Exercises to complete:
• 1. In the passage on bank bailouts, can you copy the text from "The roughly $200" to "a hedge fund." and substitute "payout" for "dividend" wherever it occurs?
• 2. Can you answer these questions from the passage on bank bailouts?
(a) What dividend does the special class of stock pay?
(b) Which states each lost a bank last Friday?
(c) Who, according to Duffy, tore down the wall between retail and investment banking?
• 3. How would you carry the passage on bank bailouts forward from the point where it stops?

Page excerpt:
De regulated hedge funds are not the issue… De-regulated, excessively leveraged, mortgage securities, are a different story however… They, not the banks that held them, are the cause of the crises…Years from now, when academics search for causes of the stock market crash of 2008, they will focus on the pivotal role of mortgage-backed securities. These exotic financial instruments allowed a downturn in U.S. home prices to morph into a contagion that brought down Bear Stearns a year ago this month – and more recently have brought the global banking system to its knees.

Where you err is when you state that banks too big to fail, assumed they would be bailed out… By implication, you say imply they failed from squandering money, and wanted the bailouts.. But your tax dollars didn’t flow directly to the bottom line.

The roughly $200 billion the Treasury Department has handed out to battered banks was swapped for a special class of stock that pays a 5 percent dividend (rising to 9 percent after five years.) As of April 15, the Treasury had collected about $2.5 billion in dividend payments on its investment.

So in that sense, the bailout money represents an expense for banks. That’s one reason a number of banks have said they want to give the money back as soon as possible.

You say big banks were counting on a bailout, and they got them? That didn’t happen to these banks. New Mexico, Georgia, and Florida each lost a bank just last Friday. That brings to 8, the number of banks failed in June. Unfortunately if a bank is failing, it can’t bet on itself to fail, as can a hedge fund.

Duffy leads: Banks have successfully lobbied to get their losses absorbed by taxpayers and gains are kept private. How nice for them. They felt comfortable making insane gambles because they knew they’d be bailed out. Most of them were right. Also remember that it was Bill Clinton who tore down the wall between retail and investment banking. The idea was to give banks more stability as they typically perform as exact opposites in bull and bear markets. (FWIW, I think that was a good idea and I can tell you first hand that two of the Fortune 100 banks I worked for were carried by retail banking in bear years. They may not have had bonuses those years but they didn’t have layoffs either)

(Collected data)
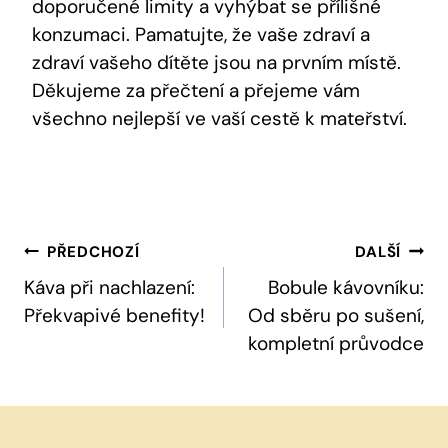
doporučené‍ limity⁢ a ⁤vyhýbat se ‍přílišné
konzumaci. Pamatujte, že vaše zdraví a
zdraví⁢ vašeho dítěte jsou na prvním místě.
Děkujeme za přečtení⁣ a přejeme vám
všechno nejlepší ve vaší ⁤cestě k mateřství.
Navigace
PŘEDCHOZÍ
DALŠÍ
Pro
Káva při nachlazení:
Bobule kávovníku:
Překvapivé benefity!
Od sběru po sušení,
Příspěvek
kompletní průvodce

Expected responses:
• 1.
The roughly $200 billion the Treasury Department has handed out to battered banks was swapped for a special class of stock that pays a 5 percent payout (rising to 9 percent after five years.) As of April 15, the Treasury had collected about $2.5 billion in payout payments on its investment.

So in that sense, the bailout money represents an expense for banks. That’s one reason a number of banks have said they want to give the money back as soon as possible.

You say big banks were counting on a bailout, and they got them? That didn’t happen to these banks. New Mexico, Georgia, and Florida each lost a bank just last Friday. That brings to 8, the number of banks failed in June. Unfortunately if a bank is failing, it can’t bet on itself to fail, as can a hedge fund.

• 2.
(a) 5 percent, rising to 9 percent after five years.
(b) New Mexico, Georgia, and Florida.
(c) Bill Clinton.

• 3.
kavips rebutt’s:Uh… Mr. President. That’s not entirely accurate. The idea is that the banks made bad decisions knowing taxpayers would bail them out is the issue that is inaccurate. For the record, I have no qualms that it was the Clinton legacy who tore down the wall between banks and investment banking. Like you, I feel it was a good idea to do so… Again the problem was not primarily with banks making loans to people who could not pay.. Although, it was as late as October 2009, when I was made aware of one private Bank in Denver still exaggerating income to make loans look good enough on paper to get approval of securitization. What caused the collapse was the leveraging of those loans as securities, so that as the housing market became overextended, and the ARM jumped past the low cost opening years, the damage was 100 times worse because of leveraging. What made the collapse criminal, was that the insurance most financial institutions had bought from AIG, to cover such an improbable event, had already spent by that companies executives, out on bonuses to themselves. What made it doubly criminal, was that when they received government dollars through a taxpayer bailout, those same executives assumed it was to first go towards paying their bonuses again. However, very recent events may give some cover to the argument that some collusion was implicit in the bailing out of Goldman Sacs and AIG… Basically, once bailed out, AIG paid Goldman Sacs for shares twice as much as they were worth. The documents also indicate that regulators ignored recommendations from their own advisers to force the banks to accept losses on their A.I.G. deals and instead paid the banks in full for the contracts.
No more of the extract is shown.